Meinung Verfassungswidrige Sperrklausel - Lehrstunde in Demokratie
Es war schon eine ungewöhnliche riesengroße Koalition, die da in Münster vor dem Landesverfassungsgericht gemeinsam kämpfte und unterging. CDU, SPD und Grüne hatten in der vergangenen Legislaturperiode per Verfassungsänderung im Landtag die Sperrklausel von 2,5 Prozent für die Kommunalwahlen eingeführt.
Dabei hätten sie gewarnt sein können. Juristische Sachverständige hatten in der Anhörung gewarnt: Die Versuchung für die etablierten Parteien, sich Konkurrenz vom Leib zu halten, liege schon strukturell nahe, weshalb die Verfassungsgerichte an dieser Stelle keinen Spaß verstünden. Da sei auch eine Zwei-Drittel-Mehrheit kein Nachweis höherer Dignität. Will heißen: Allein dadurch, dass sich viele Große zusammentun, um die Kleinen kleinzuhalten, wird eine Entscheidung nicht rechtmäßig. Und schon gar nicht demokratisch.
Der Gedanke an ein schlechtes Gewissen der Landtagsmehrheit lag ohnehin nahe. Schon früher war man mit einer Sperrklausel, die in einem einfachen Landesgesetz geregelt war, in Münster abgeblitzt. Dass aber auch eine in der Verfassung verankerte Regelung selbst verfassungswidrig sein kann, diese Lehre erteilten nun die Hüter der Verfassung dem Landtag. Dieser kann sich mit einer erneuten Sperrklausel nicht einfach auf einen höheren Baum retten, um dort vor jeder Kontrolle sicher zu sein.
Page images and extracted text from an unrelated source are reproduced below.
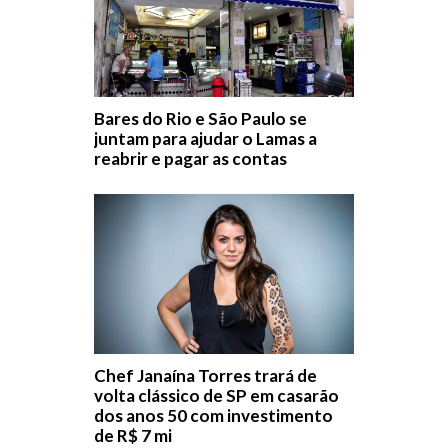
Bares do Rio e São Paulo se
juntam para ajudar o Lamas a
reabrir e pagar as contas
Chef Janaína Torres trará de
volta clássico de SP em casarão
dos anos 50 com investimento
de R$ 7 mi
Natürlich gab es für die Sperrklausel praktisch nachvollziehbare Argumente. Eine Belastung ehrenamtlicher Ratsmitglieder durch Marathonsitzungen, ausgelöst durch Polit-Exoten in den Räten, konnte aber nicht ausreichend belegt werden. Eine solide Faktenbasis muss man schon verlangen können, wenn die Axt angelegt wird — an das so elementare Demokratieprinzip, wonach jede Wählerstimme den gleichen Erfolgswert haben sollte.